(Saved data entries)
* * * * * * * * *
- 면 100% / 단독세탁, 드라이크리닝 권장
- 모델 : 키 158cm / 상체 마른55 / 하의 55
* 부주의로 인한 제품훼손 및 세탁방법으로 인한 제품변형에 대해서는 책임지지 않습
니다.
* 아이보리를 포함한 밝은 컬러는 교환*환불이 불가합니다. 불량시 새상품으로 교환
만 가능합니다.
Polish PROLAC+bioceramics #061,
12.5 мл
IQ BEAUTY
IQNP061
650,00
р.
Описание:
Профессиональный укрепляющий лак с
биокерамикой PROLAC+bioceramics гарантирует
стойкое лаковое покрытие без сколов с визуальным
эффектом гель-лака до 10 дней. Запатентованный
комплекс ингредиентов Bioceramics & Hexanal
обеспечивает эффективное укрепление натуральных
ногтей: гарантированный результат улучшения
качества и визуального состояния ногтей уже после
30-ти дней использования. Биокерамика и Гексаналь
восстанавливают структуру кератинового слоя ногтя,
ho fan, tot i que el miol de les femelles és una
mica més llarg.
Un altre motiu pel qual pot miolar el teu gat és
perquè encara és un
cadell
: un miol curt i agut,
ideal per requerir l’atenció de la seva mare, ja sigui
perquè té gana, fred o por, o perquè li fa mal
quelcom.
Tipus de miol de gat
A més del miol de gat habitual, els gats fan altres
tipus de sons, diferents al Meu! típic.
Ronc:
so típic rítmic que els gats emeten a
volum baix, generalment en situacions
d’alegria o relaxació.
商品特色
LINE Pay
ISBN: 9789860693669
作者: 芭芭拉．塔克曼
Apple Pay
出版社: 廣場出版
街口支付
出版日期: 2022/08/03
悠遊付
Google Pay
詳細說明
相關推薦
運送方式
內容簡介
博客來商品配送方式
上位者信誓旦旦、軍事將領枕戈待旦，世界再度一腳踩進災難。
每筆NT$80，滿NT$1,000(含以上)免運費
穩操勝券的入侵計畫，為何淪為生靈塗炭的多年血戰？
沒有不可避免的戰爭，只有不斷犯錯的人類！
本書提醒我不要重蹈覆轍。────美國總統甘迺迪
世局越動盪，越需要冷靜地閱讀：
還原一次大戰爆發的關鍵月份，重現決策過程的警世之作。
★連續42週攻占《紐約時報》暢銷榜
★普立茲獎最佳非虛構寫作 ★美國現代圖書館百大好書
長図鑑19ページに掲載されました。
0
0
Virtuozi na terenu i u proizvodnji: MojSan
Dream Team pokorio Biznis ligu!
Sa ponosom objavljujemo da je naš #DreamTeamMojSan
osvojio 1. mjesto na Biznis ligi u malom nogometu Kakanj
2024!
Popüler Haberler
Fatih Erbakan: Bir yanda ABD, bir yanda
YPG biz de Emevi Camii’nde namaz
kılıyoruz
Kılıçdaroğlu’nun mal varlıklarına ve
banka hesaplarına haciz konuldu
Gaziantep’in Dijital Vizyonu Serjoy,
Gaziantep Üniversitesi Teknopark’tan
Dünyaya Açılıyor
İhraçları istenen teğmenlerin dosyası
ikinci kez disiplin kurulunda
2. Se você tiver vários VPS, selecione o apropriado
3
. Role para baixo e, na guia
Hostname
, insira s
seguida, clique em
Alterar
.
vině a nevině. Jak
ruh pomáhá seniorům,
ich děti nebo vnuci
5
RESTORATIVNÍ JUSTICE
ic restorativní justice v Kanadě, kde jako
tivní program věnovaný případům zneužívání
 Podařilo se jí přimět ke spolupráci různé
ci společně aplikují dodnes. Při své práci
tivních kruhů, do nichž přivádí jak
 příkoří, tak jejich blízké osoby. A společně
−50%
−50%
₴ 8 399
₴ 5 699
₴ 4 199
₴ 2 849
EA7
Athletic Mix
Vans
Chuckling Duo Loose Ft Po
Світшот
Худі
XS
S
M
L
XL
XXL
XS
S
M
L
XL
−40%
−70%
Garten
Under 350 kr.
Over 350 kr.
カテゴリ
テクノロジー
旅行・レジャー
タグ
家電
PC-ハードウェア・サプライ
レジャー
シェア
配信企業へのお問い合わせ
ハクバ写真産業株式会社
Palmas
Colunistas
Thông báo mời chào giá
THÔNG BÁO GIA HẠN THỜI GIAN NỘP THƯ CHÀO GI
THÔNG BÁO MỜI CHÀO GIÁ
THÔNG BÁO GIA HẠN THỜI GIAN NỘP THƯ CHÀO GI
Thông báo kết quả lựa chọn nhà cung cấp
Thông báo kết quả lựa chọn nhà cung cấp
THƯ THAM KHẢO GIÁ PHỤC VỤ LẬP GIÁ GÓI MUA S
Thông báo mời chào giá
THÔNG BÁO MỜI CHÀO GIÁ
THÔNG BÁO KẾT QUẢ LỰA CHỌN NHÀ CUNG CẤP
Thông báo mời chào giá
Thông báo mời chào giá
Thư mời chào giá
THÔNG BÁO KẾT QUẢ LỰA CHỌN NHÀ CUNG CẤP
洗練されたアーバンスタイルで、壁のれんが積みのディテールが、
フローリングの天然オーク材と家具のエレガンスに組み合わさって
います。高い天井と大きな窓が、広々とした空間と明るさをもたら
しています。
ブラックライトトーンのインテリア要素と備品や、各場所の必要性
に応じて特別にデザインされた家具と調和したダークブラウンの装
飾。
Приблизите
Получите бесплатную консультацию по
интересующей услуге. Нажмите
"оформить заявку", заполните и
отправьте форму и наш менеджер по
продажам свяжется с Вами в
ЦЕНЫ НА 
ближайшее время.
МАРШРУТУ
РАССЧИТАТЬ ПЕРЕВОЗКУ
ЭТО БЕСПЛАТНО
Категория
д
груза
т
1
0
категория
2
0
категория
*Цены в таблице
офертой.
* * * * * * * * *
WORK INSTRUCTION >> Copy out every line of the saved data entries above with no changes.

WRITTEN RESPONSE >>
- 면 100% / 단독세탁, 드라이크리닝 권장
- 모델 : 키 158cm / 상체 마른55 / 하의 55
* 부주의로 인한 제품훼손 및 세탁방법으로 인한 제품변형에 대해서는 책임지지 않습
니다.
* 아이보리를 포함한 밝은 컬러는 교환*환불이 불가합니다. 불량시 새상품으로 교환
만 가능합니다.
Polish PROLAC+bioceramics #061,
12.5 мл
IQ BEAUTY
IQNP061
650,00
р.
Описание:
Профессиональный укрепляющий лак с
биокерамикой PROLAC+bioceramics гарантирует
стойкое лаковое покрытие без сколов с визуальным
эффектом гель-лака до 10 дней. Запатентованный
комплекс ингредиентов Bioceramics & Hexanal
обеспечивает эффективное укрепление натуральных
ногтей: гарантированный результат улучшения
качества и визуального состояния ногтей уже после
30-ти дней использования. Биокерамика и Гексаналь
восстанавливают структуру кератинового слоя ногтя,
ho fan, tot i que el miol de les femelles és una
mica més llarg.
Un altre motiu pel qual pot miolar el teu gat és
perquè encara és un
cadell
: un miol curt i agut,
ideal per requerir l’atenció de la seva mare, ja sigui
perquè té gana, fred o por, o perquè li fa mal
quelcom.
Tipus de miol de gat
A més del miol de gat habitual, els gats fan altres
tipus de sons, diferents al Meu! típic.
Ronc:
so típic rítmic que els gats emeten a
volum baix, generalment en situacions
d’alegria o relaxació.
商品特色
LINE Pay
ISBN: 9789860693669
作者: 芭芭拉．塔克曼
Apple Pay
出版社: 廣場出版
街口支付
出版日期: 2022/08/03
悠遊付
Google Pay
詳細說明
相關推薦
運送方式
內容簡介
博客來商品配送方式
上位者信誓旦旦、軍事將領枕戈待旦，世界再度一腳踩進災難。
每筆NT$80，滿NT$1,000(含以上)免運費
穩操勝券的入侵計畫，為何淪為生靈塗炭的多年血戰？
沒有不可避免的戰爭，只有不斷犯錯的人類！
本書提醒我不要重蹈覆轍。────美國總統甘迺迪
世局越動盪，越需要冷靜地閱讀：
還原一次大戰爆發的關鍵月份，重現決策過程的警世之作。
★連續42週攻占《紐約時報》暢銷榜
★普立茲獎最佳非虛構寫作 ★美國現代圖書館百大好書
長図鑑19ページに掲載されました。
0
0
Virtuozi na terenu i u proizvodnji: MojSan
Dream Team pokorio Biznis ligu!
Sa ponosom objavljujemo da je naš #DreamTeamMojSan
osvojio 1. mjesto na Biznis ligi u malom nogometu Kakanj
2024!
Popüler Haberler
Fatih Erbakan: Bir yanda ABD, bir yanda
YPG biz de Emevi Camii’nde namaz
kılıyoruz
Kılıçdaroğlu’nun mal varlıklarına ve
banka hesaplarına haciz konuldu
Gaziantep’in Dijital Vizyonu Serjoy,
Gaziantep Üniversitesi Teknopark’tan
Dünyaya Açılıyor
İhraçları istenen teğmenlerin dosyası
ikinci kez disiplin kurulunda
2. Se você tiver vários VPS, selecione o apropriado
3
. Role para baixo e, na guia
Hostname
, insira s
seguida, clique em
Alterar
.
vině a nevině. Jak
ruh pomáhá seniorům,
ich děti nebo vnuci
5
RESTORATIVNÍ JUSTICE
ic restorativní justice v Kanadě, kde jako
tivní program věnovaný případům zneužívání
 Podařilo se jí přimět ke spolupráci různé
ci společně aplikují dodnes. Při své práci
tivních kruhů, do nichž přivádí jak
 příkoří, tak jejich blízké osoby. A společně
−50%
−50%
₴ 8 399
₴ 5 699
₴ 4 199
₴ 2 849
EA7
Athletic Mix
Vans
Chuckling Duo Loose Ft Po
Світшот
Худі
XS
S
M
L
XL
XXL
XS
S
M
L
XL
−40%
−70%
Garten
Under 350 kr.
Over 350 kr.
カテゴリ
テクノロジー
旅行・レジャー
タグ
家電
PC-ハードウェア・サプライ
レジャー
シェア
配信企業へのお問い合わせ
ハクバ写真産業株式会社
Palmas
Colunistas
Thông báo mời chào giá
THÔNG BÁO GIA HẠN THỜI GIAN NỘP THƯ CHÀO GI
THÔNG BÁO MỜI CHÀO GIÁ
THÔNG BÁO GIA HẠN THỜI GIAN NỘP THƯ CHÀO GI
Thông báo kết quả lựa chọn nhà cung cấp
Thông báo kết quả lựa chọn nhà cung cấp
THƯ THAM KHẢO GIÁ PHỤC VỤ LẬP GIÁ GÓI MUA S
Thông báo mời chào giá
THÔNG BÁO MỜI CHÀO GIÁ
THÔNG BÁO KẾT QUẢ LỰA CHỌN NHÀ CUNG CẤP
Thông báo mời chào giá
Thông báo mời chào giá
Thư mời chào giá
THÔNG BÁO KẾT QUẢ LỰA CHỌN NHÀ CUNG CẤP
洗練されたアーバンスタイルで、壁のれんが積みのディテールが、
フローリングの天然オーク材と家具のエレガンスに組み合わさって
います。高い天井と大きな窓が、広々とした空間と明るさをもたら
しています。
ブラックライトトーンのインテリア要素と備品や、各場所の必要性
に応じて特別にデザインされた家具と調和したダークブラウンの装
飾。
Приблизите
Получите бесплатную консультацию по
интересующей услуге. Нажмите
"оформить заявку", заполните и
отправьте форму и наш менеджер по
продажам свяжется с Вами в
ЦЕНЫ НА 
ближайшее время.
МАРШРУТУ
РАССЧИТАТЬ ПЕРЕВОЗКУ
ЭТО БЕСПЛАТНО
Категория
д
груза
т
1
0
категория
2
0
категория
*Цены в таблице
офертой.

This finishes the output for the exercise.